> [WORK REQUEST] Return the full listing unchanged, apart from leaving out its images.

START DATA EXCERPTS

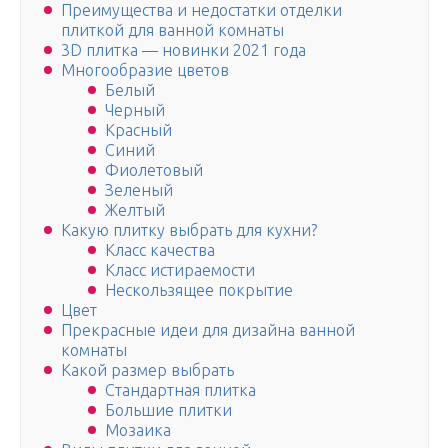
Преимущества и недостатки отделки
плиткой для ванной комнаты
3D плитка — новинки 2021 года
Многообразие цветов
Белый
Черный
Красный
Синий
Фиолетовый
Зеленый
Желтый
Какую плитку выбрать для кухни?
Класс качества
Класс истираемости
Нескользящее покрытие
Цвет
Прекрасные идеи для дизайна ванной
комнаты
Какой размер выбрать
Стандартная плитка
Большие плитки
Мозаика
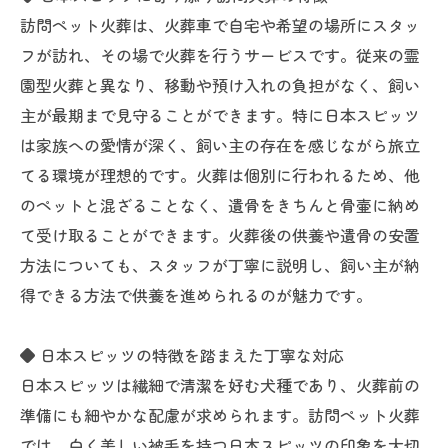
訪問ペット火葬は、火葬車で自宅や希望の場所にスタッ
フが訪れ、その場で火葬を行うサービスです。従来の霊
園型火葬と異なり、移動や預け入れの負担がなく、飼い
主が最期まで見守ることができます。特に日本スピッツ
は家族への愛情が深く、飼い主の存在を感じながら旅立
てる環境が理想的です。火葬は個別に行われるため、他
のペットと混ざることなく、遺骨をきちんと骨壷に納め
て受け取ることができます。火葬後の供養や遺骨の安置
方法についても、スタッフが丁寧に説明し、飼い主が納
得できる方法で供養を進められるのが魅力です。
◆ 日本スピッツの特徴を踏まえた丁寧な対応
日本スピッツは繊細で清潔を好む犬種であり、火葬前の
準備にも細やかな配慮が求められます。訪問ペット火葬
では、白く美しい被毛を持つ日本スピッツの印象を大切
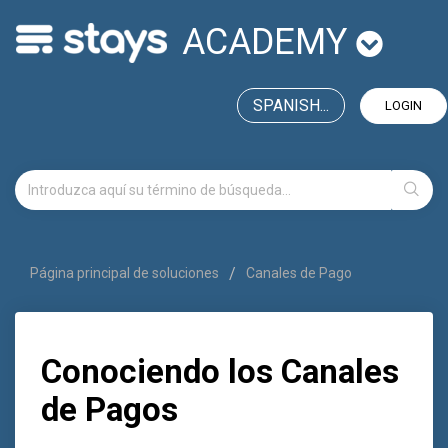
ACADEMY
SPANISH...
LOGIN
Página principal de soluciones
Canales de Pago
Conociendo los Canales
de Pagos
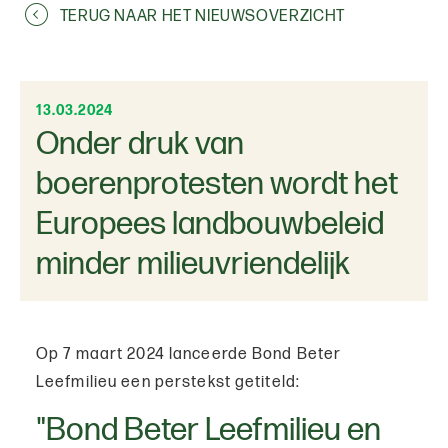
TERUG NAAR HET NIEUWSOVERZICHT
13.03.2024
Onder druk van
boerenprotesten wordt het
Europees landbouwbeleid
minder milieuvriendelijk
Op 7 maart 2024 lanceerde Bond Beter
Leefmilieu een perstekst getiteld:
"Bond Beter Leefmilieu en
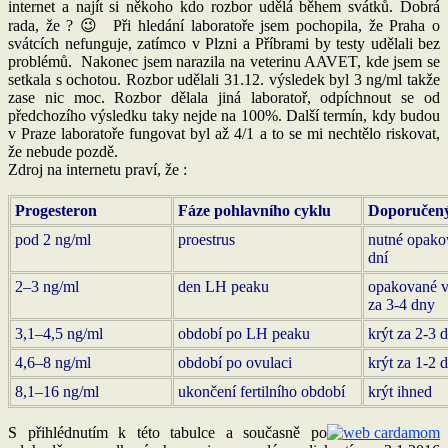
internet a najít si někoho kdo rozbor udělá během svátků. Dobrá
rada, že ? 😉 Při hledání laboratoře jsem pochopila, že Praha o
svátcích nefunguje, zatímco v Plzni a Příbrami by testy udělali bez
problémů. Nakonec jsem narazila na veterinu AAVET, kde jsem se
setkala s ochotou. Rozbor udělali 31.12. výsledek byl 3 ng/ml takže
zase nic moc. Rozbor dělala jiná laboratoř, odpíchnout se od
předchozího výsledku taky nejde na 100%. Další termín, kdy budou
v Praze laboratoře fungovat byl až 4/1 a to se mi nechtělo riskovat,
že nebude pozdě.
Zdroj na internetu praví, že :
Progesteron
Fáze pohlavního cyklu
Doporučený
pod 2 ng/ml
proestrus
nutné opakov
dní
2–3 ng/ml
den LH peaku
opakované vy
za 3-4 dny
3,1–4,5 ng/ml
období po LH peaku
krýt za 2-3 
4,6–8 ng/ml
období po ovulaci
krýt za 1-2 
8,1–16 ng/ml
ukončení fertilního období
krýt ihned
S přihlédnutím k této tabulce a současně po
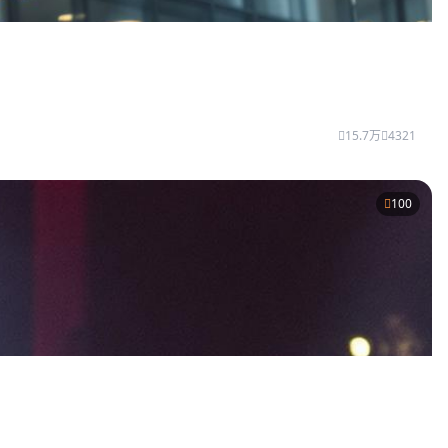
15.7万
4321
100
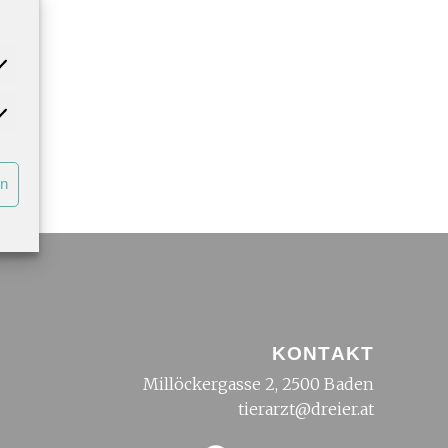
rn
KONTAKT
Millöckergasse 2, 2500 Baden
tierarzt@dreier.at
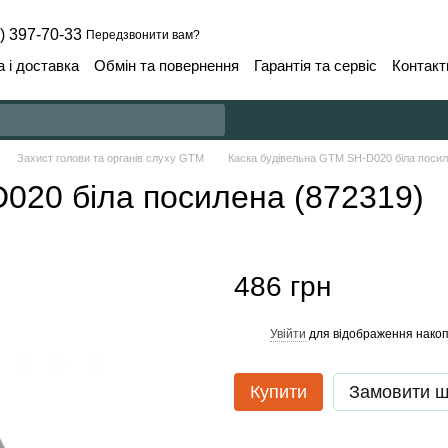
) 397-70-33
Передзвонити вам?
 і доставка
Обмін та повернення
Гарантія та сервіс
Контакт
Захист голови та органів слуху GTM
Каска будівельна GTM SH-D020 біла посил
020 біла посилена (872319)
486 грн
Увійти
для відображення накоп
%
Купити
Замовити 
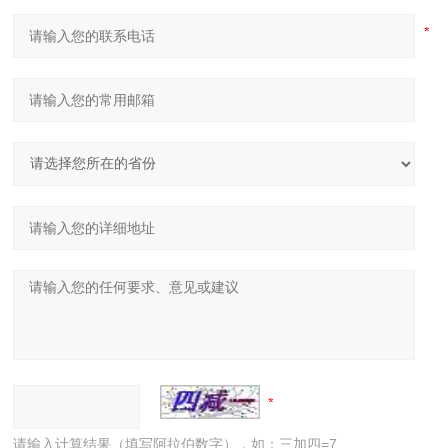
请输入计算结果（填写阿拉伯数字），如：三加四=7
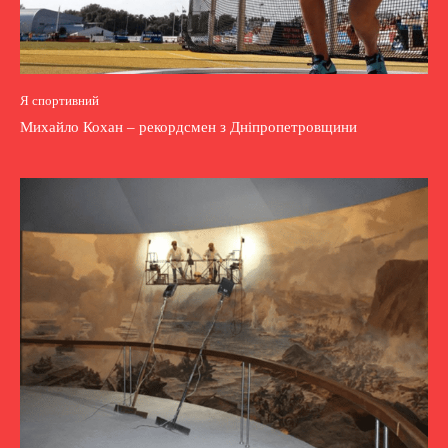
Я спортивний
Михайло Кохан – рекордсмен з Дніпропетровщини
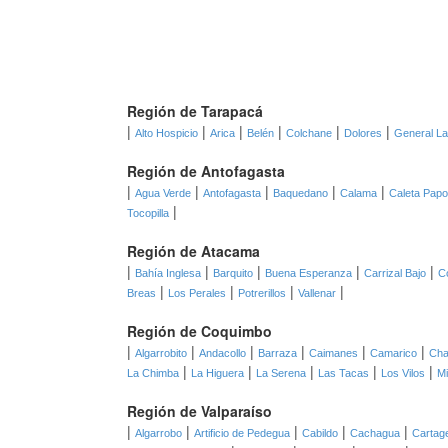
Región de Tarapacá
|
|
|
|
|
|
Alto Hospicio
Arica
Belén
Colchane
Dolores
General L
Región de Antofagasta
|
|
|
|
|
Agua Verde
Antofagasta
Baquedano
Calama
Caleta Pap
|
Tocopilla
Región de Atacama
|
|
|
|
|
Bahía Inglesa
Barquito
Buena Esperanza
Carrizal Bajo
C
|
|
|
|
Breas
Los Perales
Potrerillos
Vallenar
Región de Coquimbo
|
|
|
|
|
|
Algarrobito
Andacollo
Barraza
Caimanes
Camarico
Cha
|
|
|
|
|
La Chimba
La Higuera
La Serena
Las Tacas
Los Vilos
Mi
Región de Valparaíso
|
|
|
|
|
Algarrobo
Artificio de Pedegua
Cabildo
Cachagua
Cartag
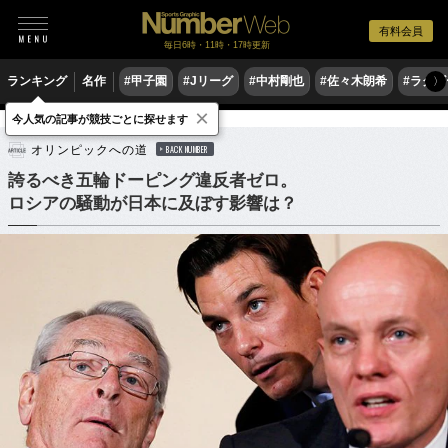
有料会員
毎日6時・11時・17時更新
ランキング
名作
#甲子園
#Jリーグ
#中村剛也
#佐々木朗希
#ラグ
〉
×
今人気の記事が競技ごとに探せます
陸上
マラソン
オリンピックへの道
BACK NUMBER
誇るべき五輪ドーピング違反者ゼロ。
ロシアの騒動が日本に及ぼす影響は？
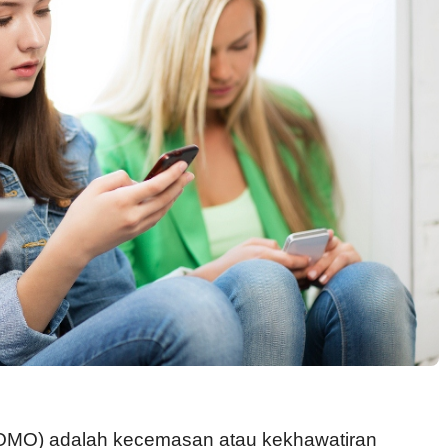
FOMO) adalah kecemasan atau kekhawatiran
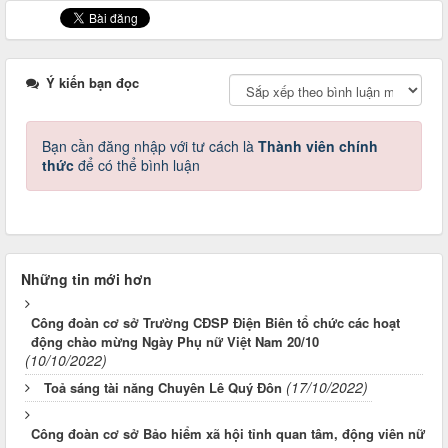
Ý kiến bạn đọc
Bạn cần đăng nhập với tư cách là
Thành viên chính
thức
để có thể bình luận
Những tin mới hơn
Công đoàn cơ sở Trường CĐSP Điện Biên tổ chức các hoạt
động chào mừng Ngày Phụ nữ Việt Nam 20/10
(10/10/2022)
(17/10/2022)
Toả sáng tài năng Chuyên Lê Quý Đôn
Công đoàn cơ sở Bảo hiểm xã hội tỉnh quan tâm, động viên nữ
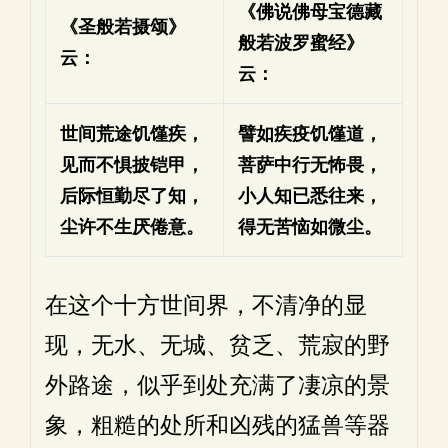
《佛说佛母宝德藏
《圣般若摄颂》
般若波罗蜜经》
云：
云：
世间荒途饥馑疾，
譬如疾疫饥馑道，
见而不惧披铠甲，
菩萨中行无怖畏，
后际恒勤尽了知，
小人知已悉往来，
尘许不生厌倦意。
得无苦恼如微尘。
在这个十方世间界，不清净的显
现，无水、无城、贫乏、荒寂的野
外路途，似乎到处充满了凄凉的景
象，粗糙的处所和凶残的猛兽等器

END DATA EXCERPTS

> [OUTPUT OF THE TASK]
Преимущества и недостатки отделки
плиткой для ванной комнаты
3D плитка — новинки 2021 года
Многообразие цветов
Белый
Черный
Красный
Синий
Фиолетовый
Зеленый
Желтый
Какую плитку выбрать для кухни?
Класс качества
Класс истираемости
Нескользящее покрытие
Цвет
Прекрасные идеи для дизайна ванной
комнаты
Какой размер выбрать
Стандартная плитка
Большие плитки
Мозаика
訪問ペット火葬は、火葬車で自宅や希望の場所にスタッ
フが訪れ、その場で火葬を行うサービスです。従来の霊
園型火葬と異なり、移動や預け入れの負担がなく、飼い
主が最期まで見守ることができます。特に日本スピッツ
は家族への愛情が深く、飼い主の存在を感じながら旅立
てる環境が理想的です。火葬は個別に行われるため、他
のペットと混ざることなく、遺骨をきちんと骨壷に納め
て受け取ることができます。火葬後の供養や遺骨の安置
方法についても、スタッフが丁寧に説明し、飼い主が納
得できる方法で供養を進められるのが魅力です。
◆ 日本スピッツの特徴を踏まえた丁寧な対応
日本スピッツは繊細で清潔を好む犬種であり、火葬前の
準備にも細やかな配慮が求められます。訪問ペット火葬
では、白く美しい被毛を持つ日本スピッツの印象を大切
ACADEMY
SPANISH...
LOGIN
Página principal de soluciones
Canales de Pago
Conociendo los Canales
de Pagos
TERUG NAAR HET NIEUWSOVERZICHT
13.03.2024
Onder druk van
boerenprotesten wordt het
Europees landbouwbeleid
minder milieuvriendelijk
Op 7 maart 2024 lanceerde Bond Beter
Leefmilieu een perstekst getiteld:
"Bond Beter Leefmilieu en
internet a najít si někoho kdo rozbor udělá během svátků. Dobrá
rada, že ? 😉 Při hledání laboratoře jsem pochopila, že Praha o
svátcích nefunguje, zatímco v Plzni a Příbrami by testy udělali bez
problémů. Nakonec jsem narazila na veterinu AAVET, kde jsem se
setkala s ochotou. Rozbor udělali 31.12. výsledek byl 3 ng/ml takže
zase nic moc. Rozbor dělala jiná laboratoř, odpíchnout se od
předchozího výsledku taky nejde na 100%. Další termín, kdy budou
v Praze laboratoře fungovat byl až 4/1 a to se mi nechtělo riskovat,
že nebude pozdě.
Zdroj na internetu praví, že :
Progesteron
Fáze pohlavního cyklu
Doporučený
pod 2 ng/ml
proestrus
nutné opakov
dní
2–3 ng/ml
den LH peaku
opakované vy
za 3-4 dny
3,1–4,5 ng/ml
období po LH peaku
krýt za 2-3 
4,6–8 ng/ml
období po ovulaci
krýt za 1-2 
8,1–16 ng/ml
ukončení fertilního období
krýt ihned
S přihlédnutím k této tabulce a současně po
15.7万
4321
100
rn
KONTAKT
Millöckergasse 2, 2500 Baden
tierarzt@dreier.at
) 397-70-33
Передзвонити вам?
 і доставка
Обмін та повернення
Гарантія та сервіс
Контакт
Захист голови та органів слуху GTM
Каска будівельна GTM SH-D020 біла посил
020 біла посилена (872319)
486 грн
Увійти
для відображення накоп
%
Купити
Замовити 
请输入计算结果（填写阿拉伯数字），如：三加四=7
Я спортивний
Михайло Кохан – рекордсмен з Дніпропетровщини
Región de Tarapacá
|
|
|
|
|
|
Alto Hospicio
Arica
Belén
Colchane
Dolores
General L
Región de Antofagasta
|
|
|
|
|
Agua Verde
Antofagasta
Baquedano
Calama
Caleta Pap
|
Tocopilla
Región de Atacama
|
|
|
|
|
Bahía Inglesa
Barquito
Buena Esperanza
Carrizal Bajo
C
|
|
|
|
Breas
Los Perales
Potrerillos
Vallenar
Región de Coquimbo
|
|
|
|
|
|
Algarrobito
Andacollo
Barraza
Caimanes
Camarico
Cha
|
|
|
|
|
La Chimba
La Higuera
La Serena
Las Tacas
Los Vilos
Mi
Región de Valparaíso
|
|
|
|
|
Algarrobo
Artificio de Pedegua
Cabildo
Cachagua
Cartag
有料会員
毎日6時・11時・17時更新
ランキング
名作
#甲子園
#Jリーグ
#中村剛也
#佐々木朗希
#ラグ
〉
×
今人気の記事が競技ごとに探せます
陸上
マラソン
オリンピックへの道
BACK NUMBER
誇るべき五輪ドーピング違反者ゼロ。
ロシアの騒動が日本に及ぼす影響は？
FOMO) adalah kecemasan atau kekhawatiran
Ý kiến bạn đọc
Bạn cần đăng nhập với tư cách là
Thành viên chính
thức
để có thể bình luận
Những tin mới hơn
Công đoàn cơ sở Trường CĐSP Điện Biên tổ chức các hoạt
động chào mừng Ngày Phụ nữ Việt Nam 20/10
(10/10/2022)
(17/10/2022)
Toả sáng tài năng Chuyên Lê Quý Đôn
Công đoàn cơ sở Bảo hiểm xã hội tỉnh quan tâm, động viên nữ
《佛说佛母宝德藏
《圣般若摄颂》
般若波罗蜜经》
云：
云：
世间荒途饥馑疾，
譬如疾疫饥馑道，
见而不惧披铠甲，
菩萨中行无怖畏，
后际恒勤尽了知，
小人知已悉往来，
尘许不生厌倦意。
得无苦恼如微尘。
在这个十方世间界，不清净的显
现，无水、无城、贫乏、荒寂的野
外路途，似乎到处充满了凄凉的景
象，粗糙的处所和凶残的猛兽等器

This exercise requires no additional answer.